THINGS TO DO
[1] Does each statement agree with the FinCEN passage? Answer yes or no, and quote the deciding words. (a) The writer already knew of FinCEN before 1997. (b) FinCEN's headquarters is in Vienna, Virginia. (c) The writer's visit to FinCEN headquarters came after the "Know Your Customer" change was defeated.
[2] Name every government body mentioned in the FinCEN passage.
[3] Pick up the FinCEN passage after its final sentence and keep writing.

===== EXCERPTED PASSAGE

Since 1997, I have been an active and vocal critic of the anti-money laundering mission of the US Treasury's Financial Crimes Enforcement Network (FinCEN). Early that year, then-US Rep Ron Paul tasked me with monitoring FinCEN that monitors many of our financial transactions (I was working for him at the time). Although I had never heard of FinCEN before that (like most Americans), I immediately started my study of the Treasury bureau (which became an "real" agency under the USA PATRIOT Act), monitored their activities (along with the Federal Reserve, etc.), and even got a personal tour of their Vienna, Virginia headquarters.
Even before the "Know Your Customer" proposed regulatory change that I sunk my teeth into and eventually defeated, I had the privilege of visiting the FinCEN HQ and meeting several of the key staffers. I'll write more about this experience later, but suffice it to say for now that the more they tried to impress me with how much info they had and how capable they were collating and connecting enormous amounts of data the more I realized I was staring in the face of Big Brother. And of course, Big Brother comes at a price.

==========
===== RECORDS

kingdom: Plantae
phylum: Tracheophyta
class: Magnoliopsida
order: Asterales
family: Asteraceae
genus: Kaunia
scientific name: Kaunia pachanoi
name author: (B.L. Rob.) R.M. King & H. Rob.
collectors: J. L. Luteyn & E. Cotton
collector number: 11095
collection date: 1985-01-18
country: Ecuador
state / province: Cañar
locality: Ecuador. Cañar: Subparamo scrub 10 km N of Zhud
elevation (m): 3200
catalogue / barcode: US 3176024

==========

RESPONSES FOR EACH TASK
[1]
(a) No: "Although I had never heard of FinCEN before that"
(b) Yes: "their Vienna, Virginia headquarters"
(c) No: "Even before the "Know Your Customer" proposed regulatory change that I sunk my teeth into and eventually defeated, I had the privilege of visiting the FinCEN HQ"

[2]
- US Treasury
- Financial Crimes Enforcement Network (FinCEN)
- Federal Reserve

[3]
One article in PaymentsSource tries to warn people about the need to get up to speed on Big Brother's regulatory compliance:
To many, Bitcoin's appeal has been its unregulated, anonymous, cash-like nature. Adding regulation eliminates many of these traits.
Some companies that handle Bitcoin, such as CoinLab Inc. and BitInstant LLC, are already registered with FinCEN as money services businesses. As a result of the new FinCEN guidance, many more may have to do the same.
"What they did here is clever," says Charlie Shrem, co-founder and CEO of BitInstant, in an email. "They said, not only is a Bitcoin business an MSB, it is also a MTB (Money Transmitter); 48 states require separate MTB licensing."
The federal government requires only registration, reporting and recordkeeping from MSBs. But as MTBs, Bitcoin companies will also have to comply with the separate licensing practices.
State licensing looks like the biggest hurdle facing most Bitcoin companies now. Even mainstream payments providers such as Square Inc. have encountered pushback from state regulators over licensing.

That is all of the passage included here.